Like the first, this tomb contains a shrine to Saint Veloth. There are other similarities in construction and the burial process, with large urns supported on block shaped altars used to inter the dead and numerous upturned spears sporting the ancestral skulls. There are differences though, in the size and layout of the tomb. The Samarys clan, to which this tomb belongs, is apparently larger and wealthier than the Tharys clan. The burial urns are for more numerous, somewhat crowding a double entry chamber connected by a short hall. In the second entry chamber I found the shrine, and a door to the innermost crypt. When I opened the door I was beset by a skeleton warrior, this one armed with a broadsword and shield, who I calmly dispatched. After the horrors I had faced a skeleton warrior just did not seem as much of a problem as in my previous encounters. The shorter reach of the broadsword offered ample opportunity to drive my spear through its defenses and it was soon reduced to a pile of dust and bones.

In a place of honor at the far end of the inner crypt, alone on a stone alter, stands an ornate burial urn lidded with a seal promising serious damage to the unwary. I tripped the trap with a well insulated iron probe I carry just for such occasions and let the energies dissipate harmlessly. The inscriptions on the urn identified the contents as one 'Lord Brinne', and the local spectral population murmured their displeasure as I poked through the distinguished ashes. Buried in the ashes I found an ornate ring set with purple stones. Could this be the lost Mentor's Ring? Cautiously I placed the ring on my finger and immediately I could feel the powerful magic that gave it its name. My will and intellect have been augmented, giving me greater access to and control over all areas of spellcasting. My first intended task of the day was complete, and a resounding success.

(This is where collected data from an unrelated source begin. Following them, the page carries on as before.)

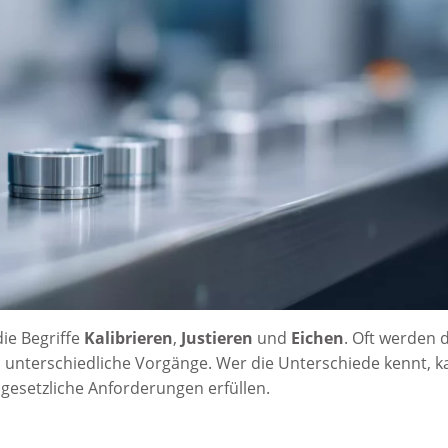
ie Begriffe
Kalibrieren
,
Justieren
und
Eichen
. Oft werden d
 unterschiedliche Vorgänge. Wer die Unterschiede kennt, k
 gesetzliche Anforderungen erfüllen.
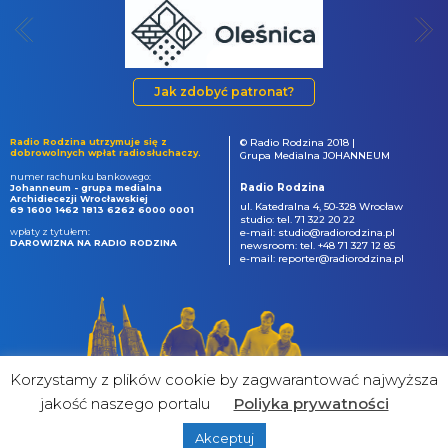
Jak zdobyć patronat?
Radio Rodzina utrzymuje się z
© Radio Rodzina 2018 |
dobrowolnych wpłat radiosłuchaczy.
Grupa Medialna JOHANNEUM
numer rachunku bankowego:
Radio Rodzina
Johanneum - grupa medialna
Archidiecezji Wrocławskiej
ul. Katedralna 4, 50-328 Wrocław
69 1600 1462 1813 6262 6000 0001
studio: tel. 71 322 20 22
wpłaty z tytułem:
e-mail: studio@radiorodzina.pl
DAROWIZNA NA RADIO RODZINA
newsroom: tel. +48 71 327 12 85
e-mail: reporter@radiorodzina.pl
Korzystamy z plików cookie by zagwarantować najwyższa
jakość naszego portalu
Poliyka prywatności
Akceptuj
powered by
&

From that time to this nothing has gone well. Every attempt to climb into the coastal mountains behind the tomb was thwarted by their steep slopes. All afternoon I circled, trying from every side, following narrow ledges, leaping for imagined footholds. As the sun dipped in the west I conceded defeat and followed the road towards my destination. In the gathering darkness I lost the track more than once, and were it not for a seemingly endless flock of cliff racers I would probably have just made camp. Pressing on I arrived at Hla Oad, only to find that the local tradehouse is a front operation for a criminal syndicate known as the Cammona Tong, everyone in town knows it and no one cares, and as a non-member I was about as welcome as a stray slaughterfish in a bathing trough. Fortunately I found the Harpy ready to set sail, and took passage more for the bunk than the transport.